Staunton, November 19 – Kazakhstan was one of the first republics to promote the return of ethnic Kazakhs from abroad. It launched a program to attract them in November 1991 even before independence in order to change the ethnic balance in Kazakhstan and to compensate for the flight of loss of skilled personnel with the flight of ethnic Russians.
Initially, there was widespread support for the program. Kazakhs were barely a majority in their own country, and ethnic Russians dominated many cities and entire regions. Having their co-ethnics return was seen by the government and most Kazakhs as an essential step to promote national security.
But in recent years, support for the program has ebbed.

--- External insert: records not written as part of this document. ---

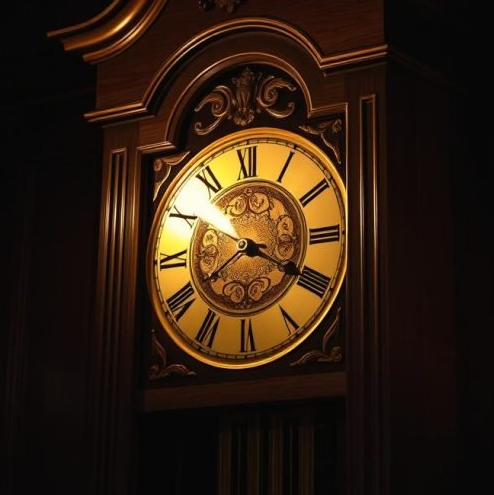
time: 8:19
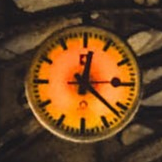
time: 12:21
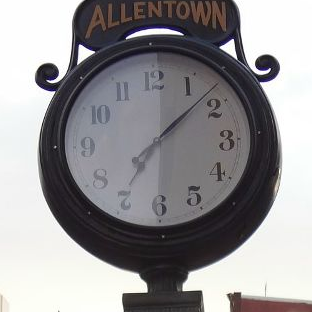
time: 7:07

On the one hand, Kazakhstan’s ethnic balance is now very much in Kazakhs’ favor, given the higher birthrates among the Kazakhs than among Russians, the departure of three million Russian speakers, and the return of a million ethnic Kazakhs from abroad.

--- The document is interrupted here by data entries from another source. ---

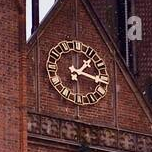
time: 1:16
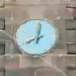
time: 8:01
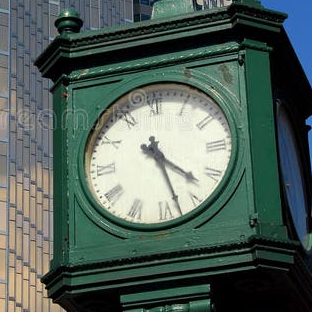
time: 4:27
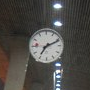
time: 7:11
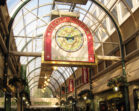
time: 9:12
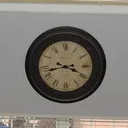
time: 3:42
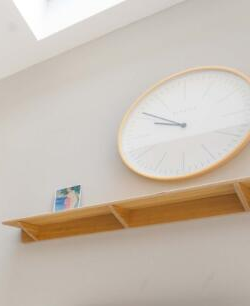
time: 8:48
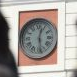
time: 12:28
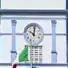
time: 10:00
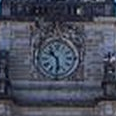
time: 10:28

And on the other, as Gaziz Abishev points out, the government of Kazakhstan has spent enormous sums to get Kazakhs to return (ia-centr.ru/experts/gaziz-abishev/dolzhny-li-kazakhstantsy-repatriantam/). (Sometimes as well, these returnees have created problems for the government and for society (cf. jamestown.org/program/chinese-repression-of-muslims-in-xinjiang-echoes-across-central-asia/).)
As a result, the Kazakh commentator says, opinion about the desirability of continuing to seek the return of ethnic Kazakhs from abroad is divided. “Some passionately support it, others are neutral, and a third is skeptical” about the value of doing especially given that most are relatively low-skilled and some a burden on society.

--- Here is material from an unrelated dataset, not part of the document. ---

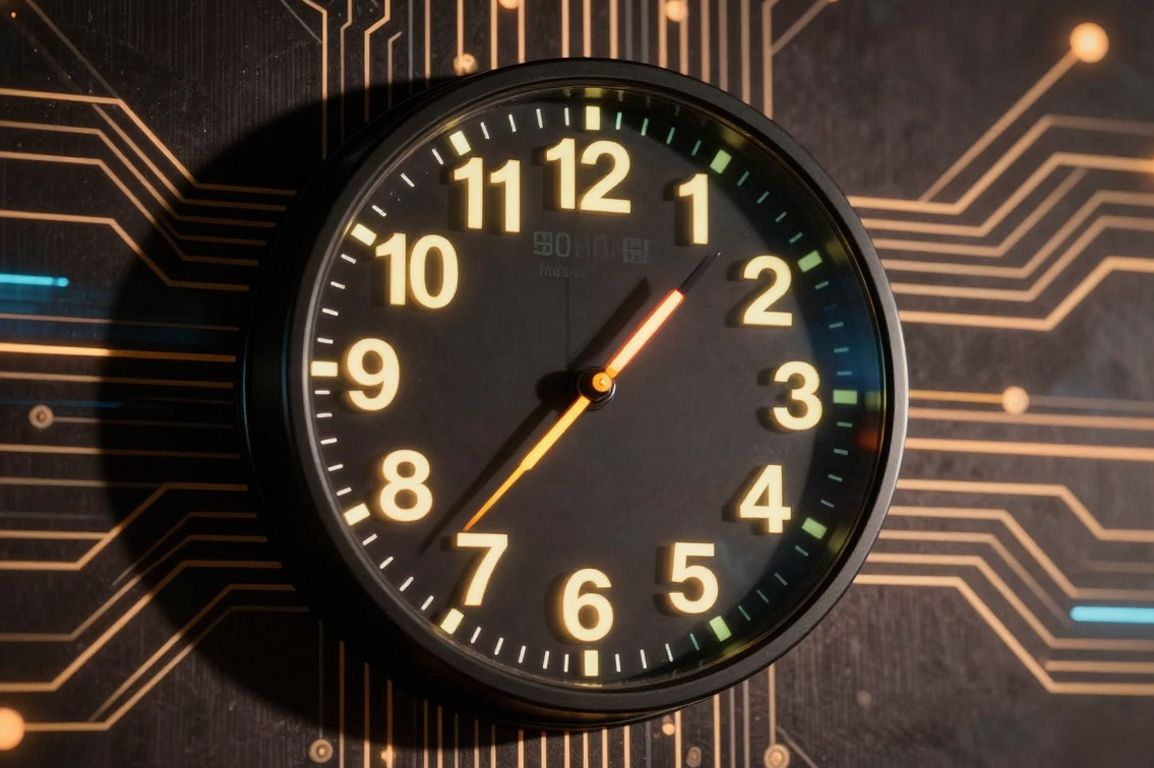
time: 1:36
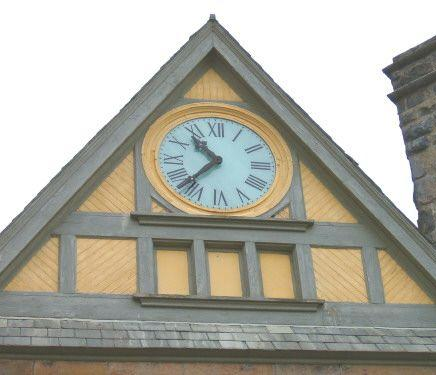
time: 10:37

They disagree with the supports who continue to argue that “’Kazakhs must be concerned about their brothers.’” They are not opposed to allowing them to come back but don’t believe the government should be spending enormous sums encouraging them to do so and supporting them when they arrive.
The opponents raise two even more significant issues: Why, they ask, should Kazakhstan, “which has been proclaiming that it is building a political nation in which all ethnic groups are equal, so clearly declare that it is inviting back ethnic Kazakhs” rather than all people who may at some point have lived in Kazakh territory?
And why, they continue, should Kazakhstan be trying to have them come back rather than using its diplomatic muscle to defend the rights of Kazakhs wherever they live – and right now in the first instance in China’s Xinjiang where they are suffering abuse?
Behind both of these questions is another: “who for Kazakhstan is the more important – citizens regardless of ethnicity or Kazakhs regardless of citizenship?”